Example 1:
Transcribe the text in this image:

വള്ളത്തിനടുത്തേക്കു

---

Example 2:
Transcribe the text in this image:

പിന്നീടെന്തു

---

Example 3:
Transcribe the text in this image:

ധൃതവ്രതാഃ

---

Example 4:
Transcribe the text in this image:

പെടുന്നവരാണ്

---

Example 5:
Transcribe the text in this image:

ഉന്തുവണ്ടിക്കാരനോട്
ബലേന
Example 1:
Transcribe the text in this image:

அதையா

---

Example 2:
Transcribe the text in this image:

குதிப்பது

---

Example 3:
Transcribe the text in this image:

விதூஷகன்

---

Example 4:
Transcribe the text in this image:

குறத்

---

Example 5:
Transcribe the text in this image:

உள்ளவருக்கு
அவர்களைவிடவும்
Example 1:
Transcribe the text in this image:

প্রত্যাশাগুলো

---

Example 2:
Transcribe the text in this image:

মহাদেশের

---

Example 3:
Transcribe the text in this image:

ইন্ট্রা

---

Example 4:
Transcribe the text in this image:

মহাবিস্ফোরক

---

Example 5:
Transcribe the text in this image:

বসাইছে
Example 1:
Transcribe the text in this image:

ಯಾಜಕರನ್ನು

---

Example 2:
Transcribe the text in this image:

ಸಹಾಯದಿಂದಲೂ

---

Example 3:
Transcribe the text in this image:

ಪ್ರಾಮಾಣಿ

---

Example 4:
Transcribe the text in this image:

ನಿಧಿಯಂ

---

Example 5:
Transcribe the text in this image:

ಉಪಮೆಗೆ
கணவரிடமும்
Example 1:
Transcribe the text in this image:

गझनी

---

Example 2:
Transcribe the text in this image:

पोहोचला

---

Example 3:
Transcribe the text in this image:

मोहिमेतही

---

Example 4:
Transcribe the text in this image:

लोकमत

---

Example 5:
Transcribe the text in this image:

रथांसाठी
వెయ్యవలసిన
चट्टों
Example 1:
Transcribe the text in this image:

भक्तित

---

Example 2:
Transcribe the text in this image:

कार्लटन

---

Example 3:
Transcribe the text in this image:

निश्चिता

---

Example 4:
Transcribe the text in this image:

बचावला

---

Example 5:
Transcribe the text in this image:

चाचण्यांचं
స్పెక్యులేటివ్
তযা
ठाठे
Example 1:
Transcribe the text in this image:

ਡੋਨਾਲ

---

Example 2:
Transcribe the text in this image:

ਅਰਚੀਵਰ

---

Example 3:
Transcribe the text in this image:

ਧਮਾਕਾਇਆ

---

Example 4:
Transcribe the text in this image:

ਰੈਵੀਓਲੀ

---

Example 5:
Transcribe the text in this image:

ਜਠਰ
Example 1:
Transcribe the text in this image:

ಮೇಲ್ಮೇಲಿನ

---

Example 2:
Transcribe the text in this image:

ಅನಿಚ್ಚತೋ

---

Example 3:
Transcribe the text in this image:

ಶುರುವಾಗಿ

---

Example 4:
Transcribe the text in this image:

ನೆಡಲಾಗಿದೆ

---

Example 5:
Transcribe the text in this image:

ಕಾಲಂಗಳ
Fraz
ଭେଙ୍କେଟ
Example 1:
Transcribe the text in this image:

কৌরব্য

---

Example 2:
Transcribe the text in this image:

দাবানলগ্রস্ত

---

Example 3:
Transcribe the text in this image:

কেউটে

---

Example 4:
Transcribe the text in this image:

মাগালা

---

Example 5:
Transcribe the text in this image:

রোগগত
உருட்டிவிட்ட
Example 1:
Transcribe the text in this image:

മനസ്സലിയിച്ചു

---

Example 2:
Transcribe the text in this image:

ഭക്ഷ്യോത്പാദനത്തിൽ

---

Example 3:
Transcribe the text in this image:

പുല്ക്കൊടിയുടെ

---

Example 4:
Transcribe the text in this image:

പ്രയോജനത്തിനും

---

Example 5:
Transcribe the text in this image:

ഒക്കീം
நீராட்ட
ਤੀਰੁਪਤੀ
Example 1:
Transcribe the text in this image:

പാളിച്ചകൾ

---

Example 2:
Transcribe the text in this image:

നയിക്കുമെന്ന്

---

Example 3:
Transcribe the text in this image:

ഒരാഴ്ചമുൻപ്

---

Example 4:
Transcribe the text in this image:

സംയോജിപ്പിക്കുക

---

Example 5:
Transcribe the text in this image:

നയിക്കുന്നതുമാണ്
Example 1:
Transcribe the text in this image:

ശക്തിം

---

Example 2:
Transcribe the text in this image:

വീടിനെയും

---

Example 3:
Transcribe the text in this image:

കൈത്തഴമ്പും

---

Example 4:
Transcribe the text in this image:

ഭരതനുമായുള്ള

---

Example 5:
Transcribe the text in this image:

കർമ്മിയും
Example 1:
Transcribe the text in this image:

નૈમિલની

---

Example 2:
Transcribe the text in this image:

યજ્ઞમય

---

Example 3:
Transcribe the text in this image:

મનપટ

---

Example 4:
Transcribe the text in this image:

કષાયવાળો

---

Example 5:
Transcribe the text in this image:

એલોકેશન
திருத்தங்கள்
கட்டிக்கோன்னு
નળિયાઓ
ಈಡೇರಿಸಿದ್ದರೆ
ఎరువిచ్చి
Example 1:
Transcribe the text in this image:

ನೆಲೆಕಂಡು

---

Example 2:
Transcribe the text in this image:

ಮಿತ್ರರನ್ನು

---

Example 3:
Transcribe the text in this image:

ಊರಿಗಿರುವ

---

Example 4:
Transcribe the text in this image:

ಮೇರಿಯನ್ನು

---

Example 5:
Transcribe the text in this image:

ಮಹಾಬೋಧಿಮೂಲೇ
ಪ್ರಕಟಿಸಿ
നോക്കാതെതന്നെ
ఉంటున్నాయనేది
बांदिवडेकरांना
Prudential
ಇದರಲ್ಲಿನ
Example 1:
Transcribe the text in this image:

## Exercise prompt
Give back the whole listing above, identical in every line.

## Your response
Example 1:
Transcribe the text in this image:

വള്ളത്തിനടുത്തേക്കു

---

Example 2:
Transcribe the text in this image:

പിന്നീടെന്തു

---

Example 3:
Transcribe the text in this image:

ധൃതവ്രതാഃ

---

Example 4:
Transcribe the text in this image:

പെടുന്നവരാണ്

---

Example 5:
Transcribe the text in this image:

ഉന്തുവണ്ടിക്കാരനോട്
ബലേന
Example 1:
Transcribe the text in this image:

அதையா

---

Example 2:
Transcribe the text in this image:

குதிப்பது

---

Example 3:
Transcribe the text in this image:

விதூஷகன்

---

Example 4:
Transcribe the text in this image:

குறத்

---

Example 5:
Transcribe the text in this image:

உள்ளவருக்கு
அவர்களைவிடவும்
Example 1:
Transcribe the text in this image:

প্রত্যাশাগুলো

---

Example 2:
Transcribe the text in this image:

মহাদেশের

---

Example 3:
Transcribe the text in this image:

ইন্ট্রা

---

Example 4:
Transcribe the text in this image:

মহাবিস্ফোরক

---

Example 5:
Transcribe the text in this image:

বসাইছে
Example 1:
Transcribe the text in this image:

ಯಾಜಕರನ್ನು

---

Example 2:
Transcribe the text in this image:

ಸಹಾಯದಿಂದಲೂ

---

Example 3:
Transcribe the text in this image:

ಪ್ರಾಮಾಣಿ

---

Example 4:
Transcribe the text in this image:

ನಿಧಿಯಂ

---

Example 5:
Transcribe the text in this image:

ಉಪಮೆಗೆ
கணவரிடமும்
Example 1:
Transcribe the text in this image:

गझनी

---

Example 2:
Transcribe the text in this image:

पोहोचला

---

Example 3:
Transcribe the text in this image:

मोहिमेतही

---

Example 4:
Transcribe the text in this image:

लोकमत

---

Example 5:
Transcribe the text in this image:

रथांसाठी
వెయ్యవలసిన
चट्टों
Example 1:
Transcribe the text in this image:

भक्तित

---

Example 2:
Transcribe the text in this image:

कार्लटन

---

Example 3:
Transcribe the text in this image:

निश्चिता

---

Example 4:
Transcribe the text in this image:

बचावला

---

Example 5:
Transcribe the text in this image:

चाचण्यांचं
స్పెక్యులేటివ్
তযা
ठाठे
Example 1:
Transcribe the text in this image:

ਡੋਨਾਲ

---

Example 2:
Transcribe the text in this image:

ਅਰਚੀਵਰ

---

Example 3:
Transcribe the text in this image:

ਧਮਾਕਾਇਆ

---

Example 4:
Transcribe the text in this image:

ਰੈਵੀਓਲੀ

---

Example 5:
Transcribe the text in this image:

ਜਠਰ
Example 1:
Transcribe the text in this image:

ಮೇಲ್ಮೇಲಿನ

---

Example 2:
Transcribe the text in this image:

ಅನಿಚ್ಚತೋ

---

Example 3:
Transcribe the text in this image:

ಶುರುವಾಗಿ

---

Example 4:
Transcribe the text in this image:

ನೆಡಲಾಗಿದೆ

---

Example 5:
Transcribe the text in this image:

ಕಾಲಂಗಳ
Fraz
ଭେଙ୍କେଟ
Example 1:
Transcribe the text in this image:

কৌরব্য

---

Example 2:
Transcribe the text in this image:

দাবানলগ্রস্ত

---

Example 3:
Transcribe the text in this image:

কেউটে

---

Example 4:
Transcribe the text in this image:

মাগালা

---

Example 5:
Transcribe the text in this image:

রোগগত
உருட்டிவிட்ட
Example 1:
Transcribe the text in this image:

മനസ്സലിയിച്ചു

---

Example 2:
Transcribe the text in this image:

ഭക്ഷ്യോത്പാദനത്തിൽ

---

Example 3:
Transcribe the text in this image:

പുല്ക്കൊടിയുടെ

---

Example 4:
Transcribe the text in this image:

പ്രയോജനത്തിനും

---

Example 5:
Transcribe the text in this image:

ഒക്കീം
நீராட்ட
ਤੀਰੁਪਤੀ
Example 1:
Transcribe the text in this image:

പാളിച്ചകൾ

---

Example 2:
Transcribe the text in this image:

നയിക്കുമെന്ന്

---

Example 3:
Transcribe the text in this image:

ഒരാഴ്ചമുൻപ്

---

Example 4:
Transcribe the text in this image:

സംയോജിപ്പിക്കുക

---

Example 5:
Transcribe the text in this image:

നയിക്കുന്നതുമാണ്
Example 1:
Transcribe the text in this image:

ശക്തിം

---

Example 2:
Transcribe the text in this image:

വീടിനെയും

---

Example 3:
Transcribe the text in this image:

കൈത്തഴമ്പും

---

Example 4:
Transcribe the text in this image:

ഭരതനുമായുള്ള

---

Example 5:
Transcribe the text in this image:

കർമ്മിയും
Example 1:
Transcribe the text in this image:

નૈમિલની

---

Example 2:
Transcribe the text in this image:

યજ્ઞમય

---

Example 3:
Transcribe the text in this image:

મનપટ

---

Example 4:
Transcribe the text in this image:

કષાયવાળો

---

Example 5:
Transcribe the text in this image:

એલોકેશન
திருத்தங்கள்
கட்டிக்கோன்னு
નળિયાઓ
ಈಡೇರಿಸಿದ್ದರೆ
ఎరువిచ్చి
Example 1:
Transcribe the text in this image:

ನೆಲೆಕಂಡು

---

Example 2:
Transcribe the text in this image:

ಮಿತ್ರರನ್ನು

---

Example 3:
Transcribe the text in this image:

ಊರಿಗಿರುವ

---

Example 4:
Transcribe the text in this image:

ಮೇರಿಯನ್ನು

---

Example 5:
Transcribe the text in this image:

ಮಹಾಬೋಧಿಮೂಲೇ
ಪ್ರಕಟಿಸಿ
നോക്കാതെതന്നെ
ఉంటున్నాయనేది
बांदिवडेकरांना
Prudential
ಇದರಲ್ಲಿನ
Example 1:
Transcribe the text in this image:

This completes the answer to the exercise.